====== Quoted passage
# [resolved] SELinux denials at boot time

## Cakemix

I'm deploying my first hardened Gentoo installation and I'm receiving a bunch of warnings in the log from boot time which I'm having trouble clearing up. My current profile is selinux/2007.0/x86/hardened, and I'm running the 2.6.20-hardened-r5 kernel. Help, please? :)

 *Quote:*   

> security:  5 users, 5 roles, 883 types, 31 bools
> 
> security:  60 classes, 21980 rules
> 
> SELinux:  Completing initialization.
> ...

 Last edited by Cakemix on Fri Jul 27, 2007 11:36 pm; edited 1 time in total

----------

## nixnut

Looks like this mail may be relevant to your situation.

----------

## Cakemix

 *Quote:*   

> # setsebool -P global_ssp 1
> 
> libsemanage.semanage_link_sandbox: Could not access sandbox base file /etc/selinux/strict/modules/tmp/base.pp.
> 
> Could not change policy booleans

 

But then I'm also getting this as well:

 *Quote:*   

>  * Inserting base module into strict module store.
> 
> libsemanage.semanage_exec_prog: Child process /usr/sbin/load_policy did not exit cleanly.
> 
> libsemanage.semanage_reload_policy: load_policy returned error code -1.
> ...

 

which seems to be this bug.

----------

## Cakemix

setsebool ran fine and fixed the urandom issue once I ran the load_policy routine from the ebuild manually. Fixed the wrong context on ld.so.cache too.

Still have the following when booting with udev:

 *Quote:*   

> audit(1185583236.604:3): avc:  denied  { write } for  pid=1002 comm="bash" name="null" dev=tmpfs ino=1891 scontext=system_u:system_r:initrc_t tcontext=system_u:object_r:device_t tclass=chr_file

 

----------
============
====== Data for processing
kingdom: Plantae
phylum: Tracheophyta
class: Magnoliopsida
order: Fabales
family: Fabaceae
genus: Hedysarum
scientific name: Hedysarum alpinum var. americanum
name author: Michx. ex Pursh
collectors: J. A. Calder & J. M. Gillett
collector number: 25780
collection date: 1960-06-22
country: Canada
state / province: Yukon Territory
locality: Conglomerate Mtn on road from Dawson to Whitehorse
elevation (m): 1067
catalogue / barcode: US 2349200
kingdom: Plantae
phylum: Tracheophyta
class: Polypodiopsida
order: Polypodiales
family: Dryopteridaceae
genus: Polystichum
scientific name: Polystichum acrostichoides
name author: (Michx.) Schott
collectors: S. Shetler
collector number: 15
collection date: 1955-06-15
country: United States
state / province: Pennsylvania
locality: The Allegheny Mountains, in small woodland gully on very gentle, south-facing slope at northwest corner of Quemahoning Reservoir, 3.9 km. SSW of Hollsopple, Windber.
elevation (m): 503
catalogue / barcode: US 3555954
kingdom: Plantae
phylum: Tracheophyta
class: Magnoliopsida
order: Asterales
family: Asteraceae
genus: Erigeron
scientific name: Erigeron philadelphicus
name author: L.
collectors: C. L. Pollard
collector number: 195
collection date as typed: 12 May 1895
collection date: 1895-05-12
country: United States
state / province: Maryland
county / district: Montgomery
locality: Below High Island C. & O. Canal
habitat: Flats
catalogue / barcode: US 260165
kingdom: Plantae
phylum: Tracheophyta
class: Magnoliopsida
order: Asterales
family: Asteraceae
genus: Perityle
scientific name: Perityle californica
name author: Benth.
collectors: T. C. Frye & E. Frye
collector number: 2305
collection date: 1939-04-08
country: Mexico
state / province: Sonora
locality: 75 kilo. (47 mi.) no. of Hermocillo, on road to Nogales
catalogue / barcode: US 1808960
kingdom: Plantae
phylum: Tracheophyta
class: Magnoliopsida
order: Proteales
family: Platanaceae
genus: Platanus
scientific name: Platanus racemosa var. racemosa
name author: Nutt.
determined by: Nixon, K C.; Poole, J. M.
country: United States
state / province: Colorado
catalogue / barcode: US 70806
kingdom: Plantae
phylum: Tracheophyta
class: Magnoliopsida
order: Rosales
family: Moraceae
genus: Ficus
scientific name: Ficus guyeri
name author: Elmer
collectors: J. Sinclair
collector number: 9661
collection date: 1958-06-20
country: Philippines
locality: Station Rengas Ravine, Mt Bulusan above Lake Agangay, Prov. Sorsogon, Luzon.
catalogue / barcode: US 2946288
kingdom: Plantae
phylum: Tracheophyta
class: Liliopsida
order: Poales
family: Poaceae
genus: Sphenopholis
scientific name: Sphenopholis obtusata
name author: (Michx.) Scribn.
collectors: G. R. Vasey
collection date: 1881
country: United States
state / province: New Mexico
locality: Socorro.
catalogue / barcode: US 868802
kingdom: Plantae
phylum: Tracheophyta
============
> Objectives
A: List every count reported in the two "security:" log lines quoted in the SELinux boot-denial thread, each with what it counts.
B: Please update the listing from the line that contains "name author: Nutt." through the end of the listing by changing "catalogue" to "catalog" everywhere it occurs, and return only those lines.
The thread and the listing have nothing to do with each other.

> Responses to the exercise
A:
5 users
5 roles
883 types
31 bools
60 classes
21980 rules

B:
name author: Nutt.
determined by: Nixon, K C.; Poole, J. M.
country: United States
state / province: Colorado
catalog / barcode: US 70806
kingdom: Plantae
phylum: Tracheophyta
class: Magnoliopsida
order: Rosales
family: Moraceae
genus: Ficus
scientific name: Ficus guyeri
name author: Elmer
collectors: J. Sinclair
collector number: 9661
collection date: 1958-06-20
country: Philippines
locality: Station Rengas Ravine, Mt Bulusan above Lake Agangay, Prov. Sorsogon, Luzon.
catalog / barcode: US 2946288
kingdom: Plantae
phylum: Tracheophyta
class: Liliopsida
order: Poales
family: Poaceae
genus: Sphenopholis
scientific name: Sphenopholis obtusata
name author: (Michx.) Scribn.
collectors: G. R. Vasey
collection date: 1881
country: United States
state / province: New Mexico
locality: Socorro.
catalog / barcode: US 868802
kingdom: Plantae
phylum: Tracheophyta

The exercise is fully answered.